** Exercises **
[1] Return the passage from the mailing list message about hash join memory, from "Cool, I misunderstood." to "spilled only twice?", word for word.
[2] In the mailing list message about hash join memory, what is the cap on data amplification between temp files, compared to master?
[3] Write what comes next in the mailing list message about hash join memory, picking up from where it stops.

** Document segment **
------------------------------------------------------------

Re: accounting for memory used for BufFile during hash joins - Mailing list pgsql-hackers

From Melanie Plageman
Subject Re: accounting for memory used for BufFile during hash joins
Date
Msg-id CAAKRu_aUirDu2gud_jgqdV73KKycjNXY2GZ=2+FDMeorO6iTDQ@mail.gmail.com
Whole thread Raw
In response to Re: accounting for memory used for BufFile during hash joins  (Tomas Vondra <tomas.vondra@2ndquadrant.com>)
Responses Re: accounting for memory used for BufFile during hash joins  (Tomas Vondra <tomas.vondra@2ndquadrant.com>)
List pgsql-hackers


On Mon, May 6, 2019 at 8:15 PM Tomas Vondra <tomas.vondra@2ndquadrant.com> wrote:
Nope, that's not how it works. It's the array of batches that gets
sliced, not the batches themselves.

It does slightly increase the amount of data we need to shuffle between
the temp files, because we can't write the data directly to batches in
"future" slices. But that amplification is capped to ~2.2x (compared to
the ~1.4x in master) - I've shared some measurements in [1].

[1] https://www.postgresql.org/message-id/20190428141901.5dsbge2ka3rxmpk6%40development


Cool, I misunderstood. I looked at the code again today, and, at the email
thread where you measured "amplification".

In terms of how many times you write each tuple, is it accurate to say that a
tuple can now be spilled three times (in the worst case) whereas, before, it
could be spilled only twice?

1 - when building the inner side hashtable, tuple is spilled to a "slice" file
2 - (assuming the number of batches was increased) during execution, when a
tuple belonging to a later slice's spill file is found, it is re-spilled to that
slice's spill file
3 - during execution, when reading from its slice file, it is re-spilled (again)

------------------------------------------------------------

** Data supplied **

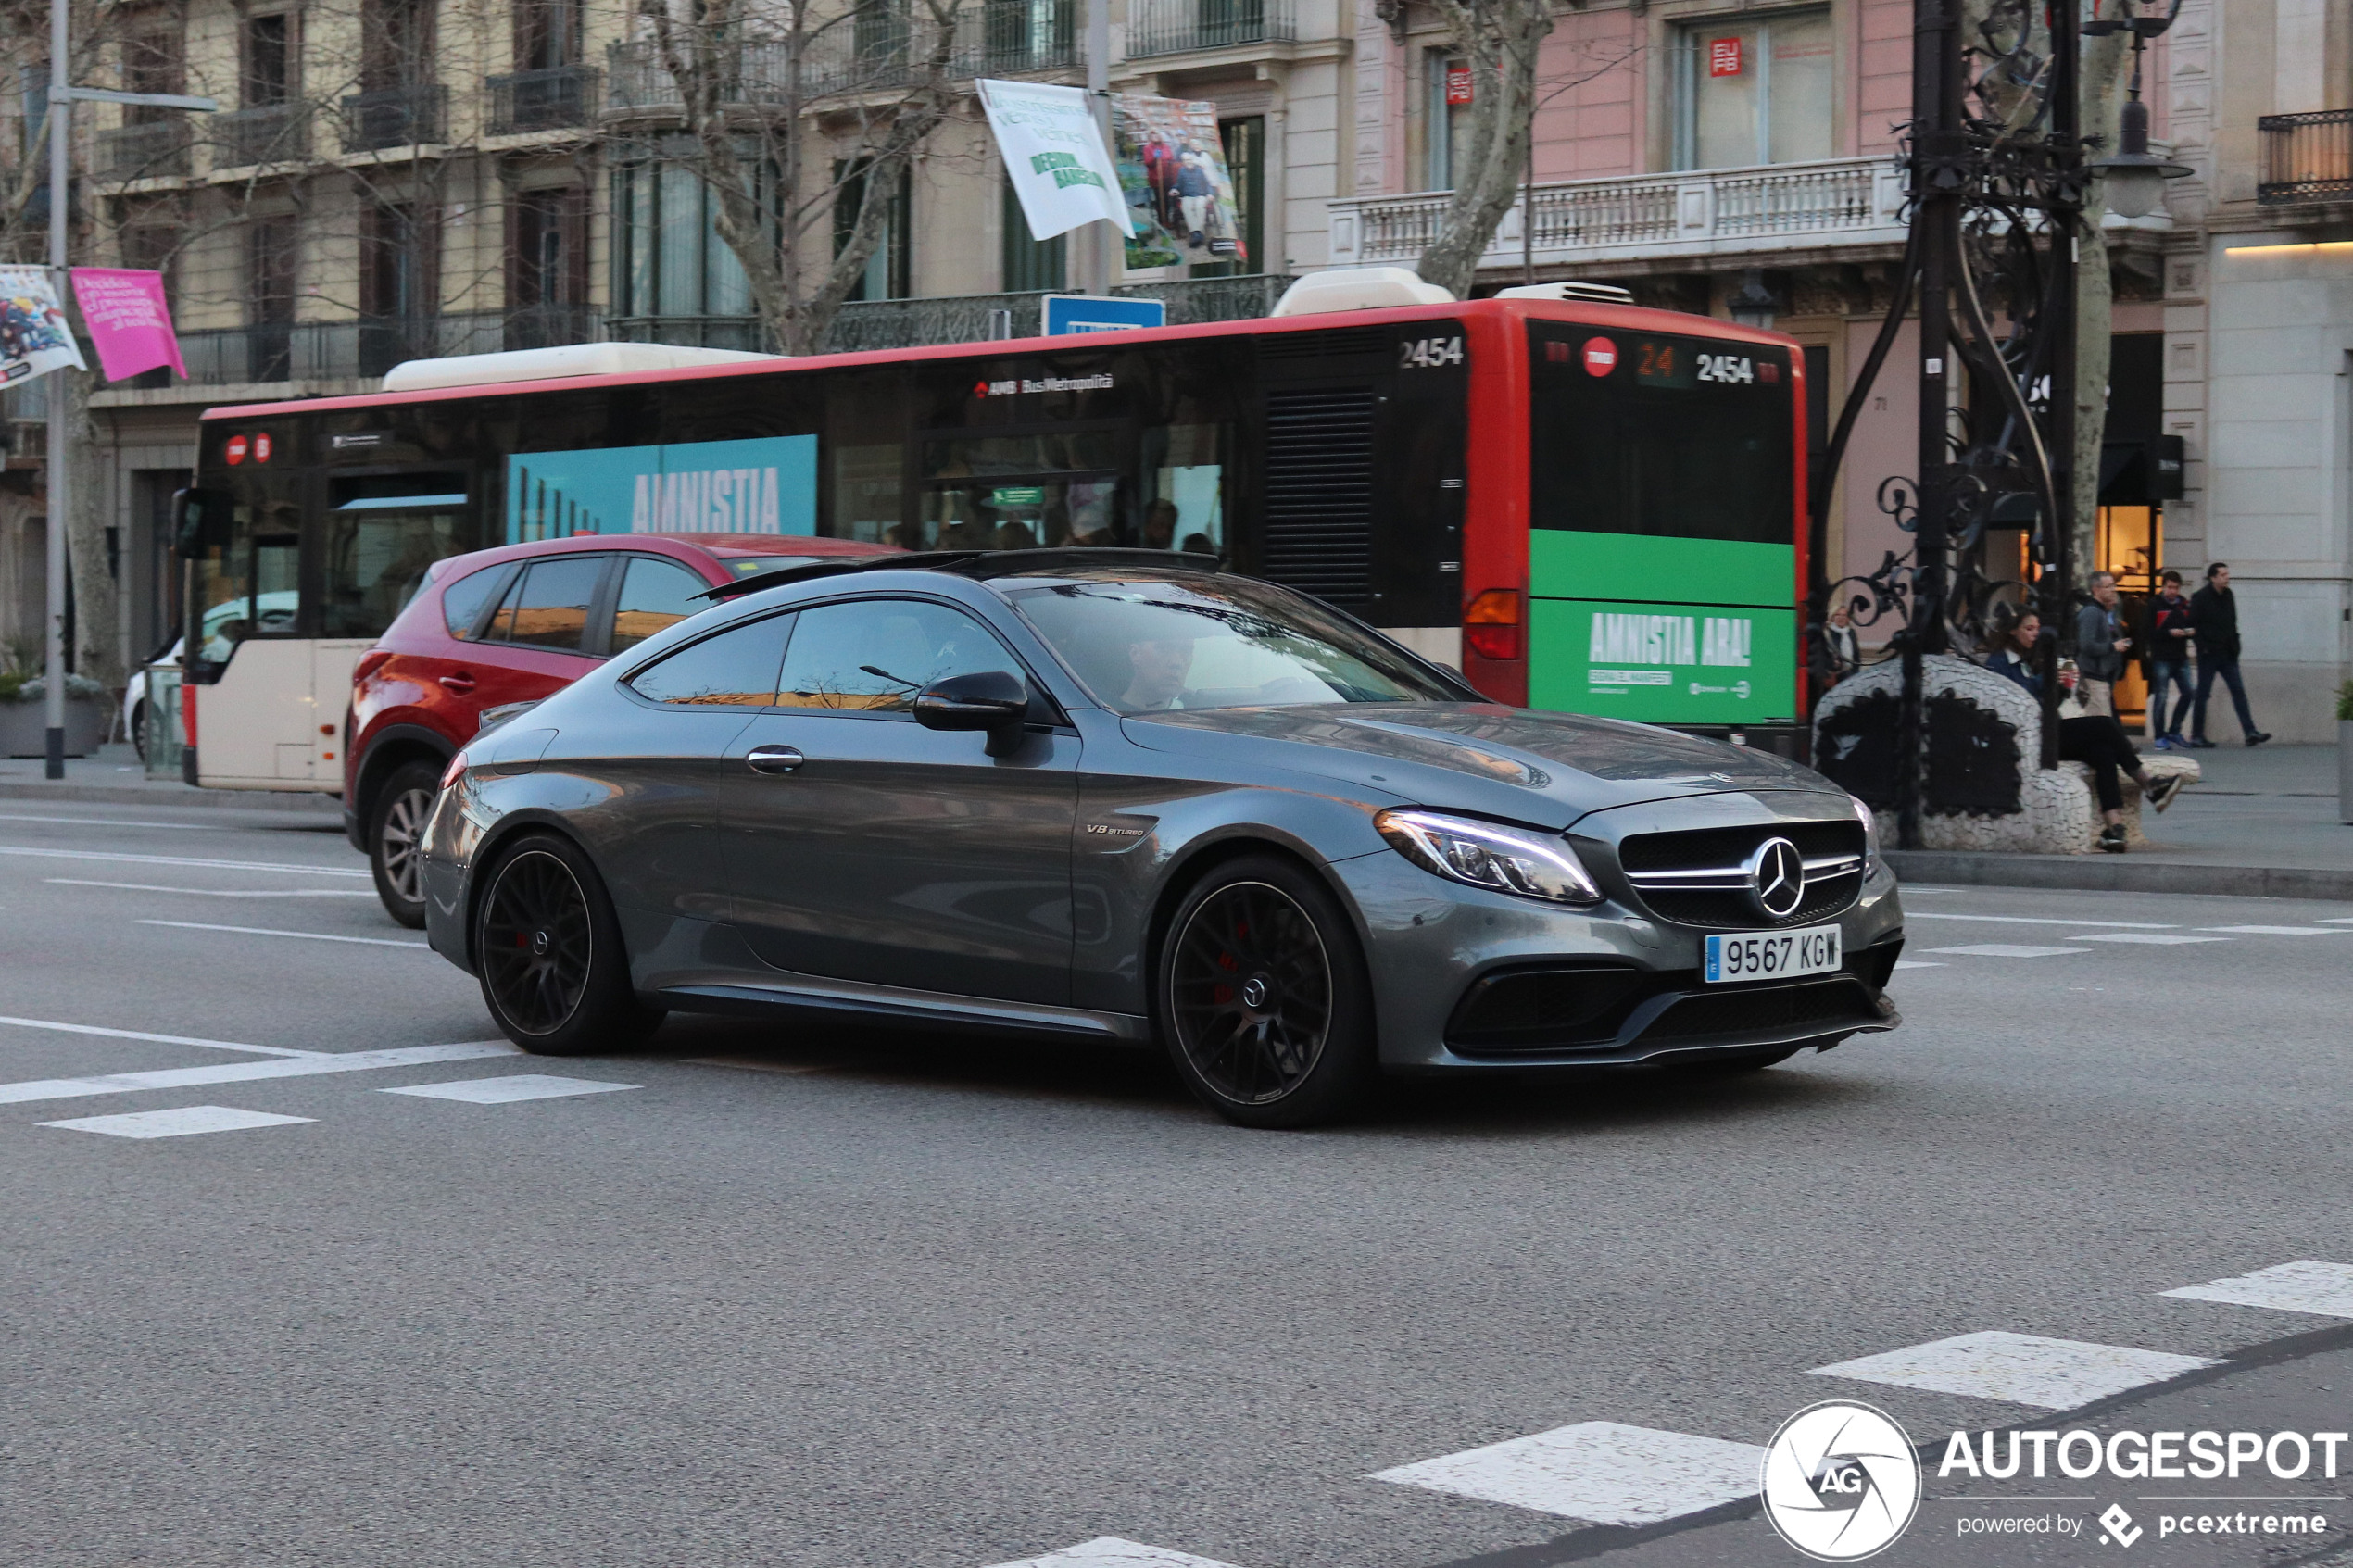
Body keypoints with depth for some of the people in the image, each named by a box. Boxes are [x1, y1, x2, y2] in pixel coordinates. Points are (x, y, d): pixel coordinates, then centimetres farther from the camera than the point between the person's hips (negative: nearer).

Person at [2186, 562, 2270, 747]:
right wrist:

------------------------------------------------------------

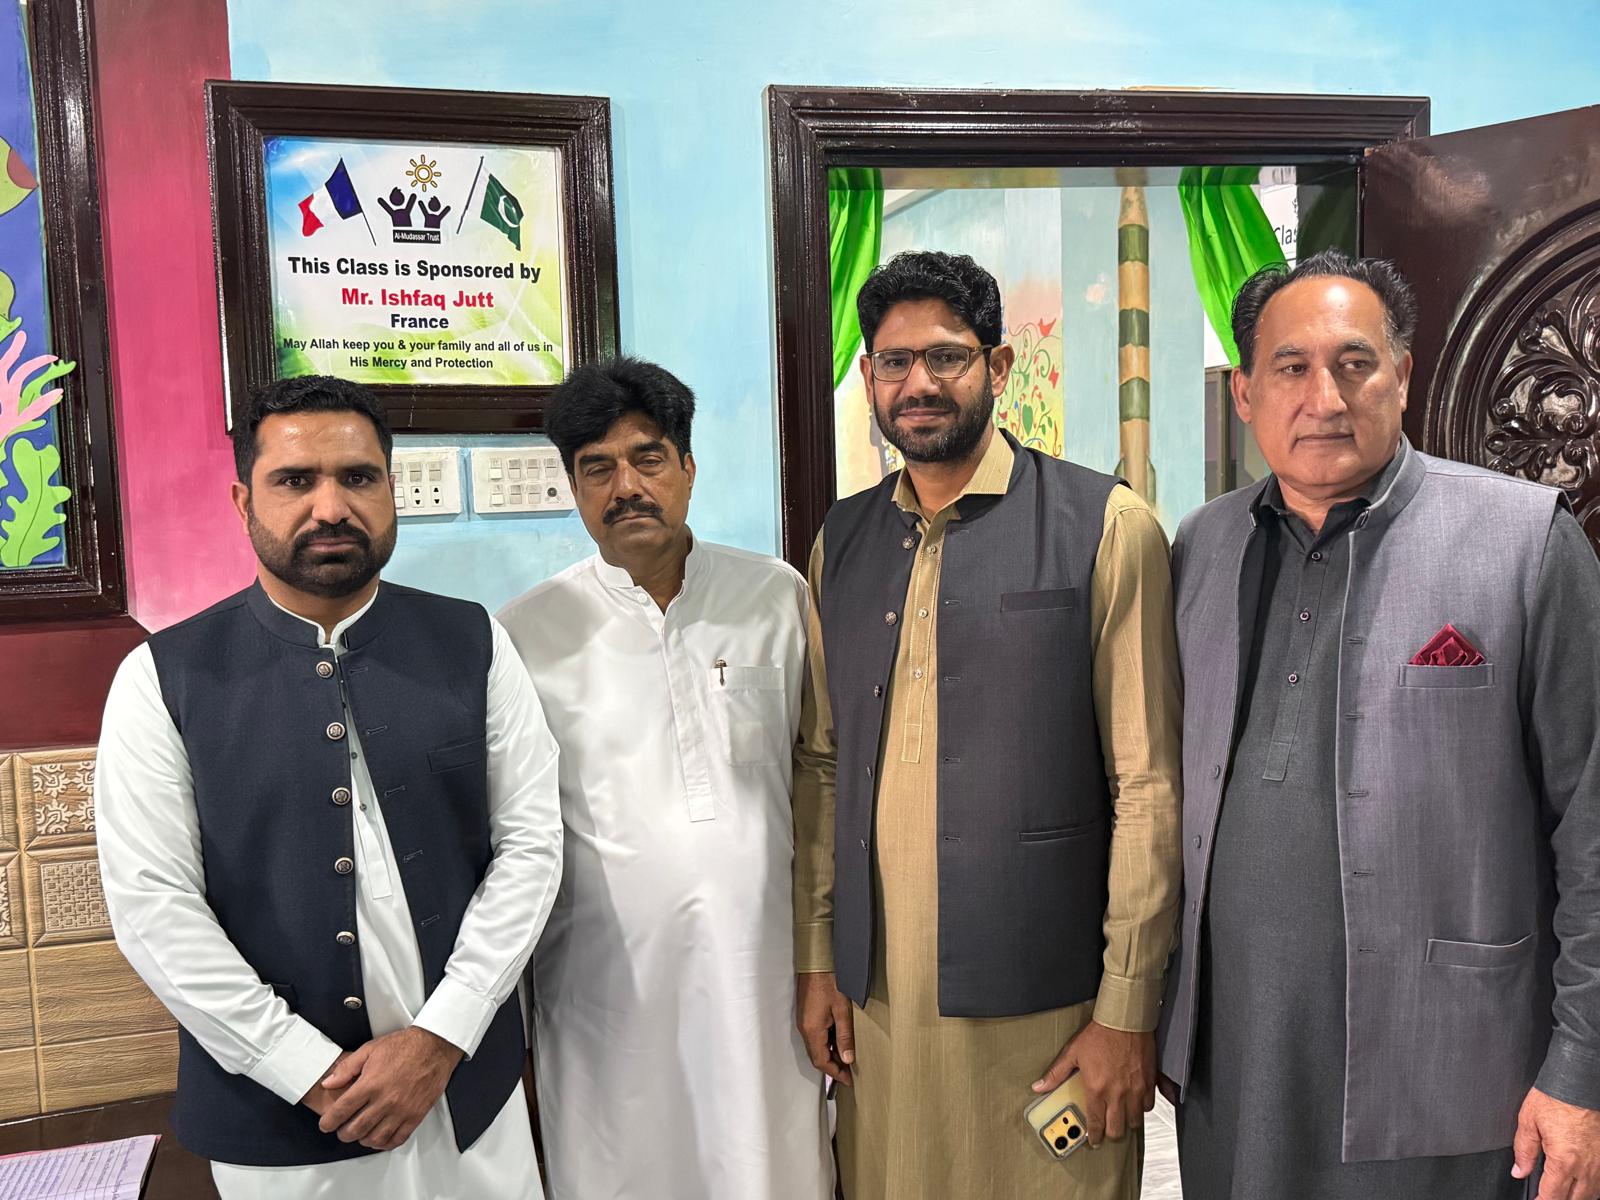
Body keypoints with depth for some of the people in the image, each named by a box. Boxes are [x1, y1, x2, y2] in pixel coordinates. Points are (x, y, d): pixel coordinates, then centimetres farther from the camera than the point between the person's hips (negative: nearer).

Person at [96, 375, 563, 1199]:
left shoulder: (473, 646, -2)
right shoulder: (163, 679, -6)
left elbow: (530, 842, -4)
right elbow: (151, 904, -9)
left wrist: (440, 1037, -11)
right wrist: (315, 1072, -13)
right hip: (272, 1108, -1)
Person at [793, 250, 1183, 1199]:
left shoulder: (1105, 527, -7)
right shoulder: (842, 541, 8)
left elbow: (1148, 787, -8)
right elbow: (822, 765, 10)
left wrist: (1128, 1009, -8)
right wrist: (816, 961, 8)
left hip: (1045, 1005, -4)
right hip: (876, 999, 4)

------------------------------------------------------------

** Outputs by task **
[1]
Cool, I misunderstood. I looked at the code again today, and, at the email
thread where you measured "amplification".

In terms of how many times you write each tuple, is it accurate to say that a
tuple can now be spilled three times (in the worst case) whereas, before, it
could be spilled only twice?

[2] About 2.2x, compared to about 1.4x in master.

[3]
to its batch's spill file

Is it correct that the max number of BufFile structs you will have is equal to
the number of slices + number of batches in a slice
because that is the max number of open BufFiles you would have at a time?

By the way, applying v4 patch on master, in an assert build, I am tripping some
asserts -- starting with
Assert(!file->readOnly);
in BufFileWrite

One thing I was a little confused by was the nbatch_inmemory member of the
hashtable.  The comment in ExecChooseHashTableSize says that it is determining
the number of batches we can fit in memory.  I thought that the problem was the
amount of space taken up by the BufFile data structure itself--which is related
to the number of open BufFiles you need at a time. This comment in
ExecChooseHashTableSize makes it sound like you are talking about fitting more
than one batch of tuples into memory at a time. I was under the impression that
you could only fit one batch of tuples in memory at a time.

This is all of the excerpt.